L'accompagnement des actifs occupés désirant changer d'emploi a toujours fait partie des fonctions théoriquement dévolues à l'ANPE. Mais « les exigences de l'action contre le chômage n'ont pas permis à cette fonction de s'affirmer réellement », rappelle la mission. Compte tenu du taux d'emploi français (63 % en 2006), « encore insuffisant au regard de l'objectif européen », l'intervention de la nouvelle institution à l'égard des actifs occupés « ne peut pas aujourd'hui constituer un objectif prioritaire au niveau national », estime-t-elle. « Les moyens de la nouvelle institution sont légitimement concentrés sur les demandeurs d'emploi, et ils doivent le demeurer. » Toutefois, le rapport appelle à commencer à développer et expérimenter « dès à présent » des services pour les actifs occupés, et ainsi à « anticiper sur ce que pourrait être demain le service de la nouvelle institution dans un contexte de plein emploi ». Seraient alors ciblés « certains publics à la frontière de l'emploi et du non-emploi, en partant de l'expérience acquise dans le champ de l'aide aux demandeurs d'emploi ».

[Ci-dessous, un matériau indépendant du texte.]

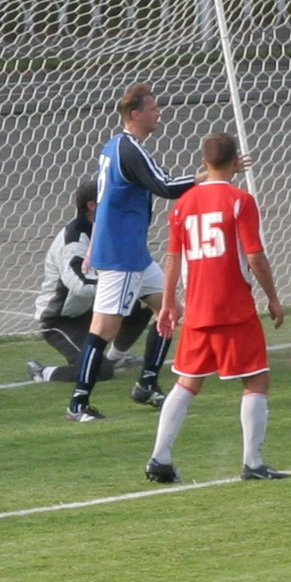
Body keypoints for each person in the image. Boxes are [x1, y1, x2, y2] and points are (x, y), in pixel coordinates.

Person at [149, 131, 287, 484]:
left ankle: (160, 457)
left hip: (197, 308)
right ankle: (253, 462)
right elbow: (254, 256)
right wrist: (273, 297)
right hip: (233, 307)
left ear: (204, 162)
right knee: (256, 379)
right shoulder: (240, 200)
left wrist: (168, 303)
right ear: (235, 161)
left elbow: (173, 257)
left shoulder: (182, 204)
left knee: (187, 382)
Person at [73, 83, 209, 422]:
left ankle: (147, 383)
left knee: (170, 310)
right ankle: (78, 404)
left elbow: (105, 201)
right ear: (136, 114)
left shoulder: (115, 147)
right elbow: (165, 186)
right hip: (122, 256)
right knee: (103, 330)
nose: (159, 113)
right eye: (153, 108)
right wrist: (206, 176)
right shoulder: (131, 150)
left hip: (130, 251)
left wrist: (95, 243)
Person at [26, 179, 149, 385]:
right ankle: (44, 372)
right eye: (110, 200)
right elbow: (79, 284)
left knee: (144, 303)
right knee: (99, 371)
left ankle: (116, 357)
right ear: (92, 205)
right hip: (60, 319)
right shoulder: (74, 238)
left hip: (89, 310)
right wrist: (119, 285)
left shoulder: (107, 230)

Dans ce cadre, le nouvel opérateur aurait à accompagner les bénéficiaires de contrats aidés non marchand vers l'emploi durable, et à construire avec les jeunes dépourvus de qualification un projet d'accès à l'emploi et à la qualification. A moyen terme, des expérimentations pourraient être conduites sur deux autres catégories d'actifs occupés : les personnes alternant emploi et non-emploi et celles en temps partiel subi.
Pour Jean-Marc Boulanger, par ailleurs, la capacité de l'institution à inscrire son action aux côtés de celle des autres acteurs du territoire est tout à fait décisive pour en assurer le succès : son organisation doit donc être largement déconcentrée. Plus généralement, le nouvel opérateur doit délibérément rechercher toutes les possibilités de coopération avec tous ceux dont l'action interagit avec la sienne. A cet égard, dans la mesure où elle permet d'optimiser le temps et les moyens de la coopération locale, c'est la solution du réseau structuré qui est préférable, considère la mission « Boulanger », précisant que la maison de l'emploi répond parfaitement à ce besoin, car sa présence « permettra [au nouvel opérateur] de tisser à moindre effort les liens les plus denses et les plus utiles avec les acteurs locaux de l'emploi ».
D'autre part, le recours aux opérateurs privés de placement (OPP) doit dorénavant « s'inscrire durablement dans le système d'accompagnement personnalisé piloté par le nouvel opérateur », estime la mission, qui préconise dès lors de sortir le recours à ces opérateurs de sa phase expérimentale pour couvrir l'ensemble du territoire. La relation avec les OPP doit « évoluer vers une logique de complémentarité et non de concurrence », et l'organisation du recours à ces prestataires « ne doit pas être vue seulement comme un moyen d'absorber la charge de l'opérateur mais doit permettre la structuration d'un marché d'acteurs performants », poursuit-elle. Au-delà, les principes régissant l'intervention des co-traitants - missions locales, Cap Emploi, Association pour l'emploi des cadres - dans la prise en charge de publics relevant de la responsabilité de la nouvelle institution doivent être les mêmes que ceux qui seront appliqués aux organismes privés, et donc s'inscrire dans une logique de résultats.
(2) « Contribution à la préparation de la convention tripartite entre l'Etat, l'Unedic et la nouvelle institution créée par la loi du 13 février 2008 » - Disponible sur
(3) La spécificité du service d'accompagnement personnalisé tiendrait « à la fréquence et à l'intensité plus forte des contacts ainsi qu'à la capacité de l'opérateur à conduire une prospection d'offres ciblées en fonction des profils individuels des personnes accompagnées en complément de la recherche conduite personnellement par le candidat ».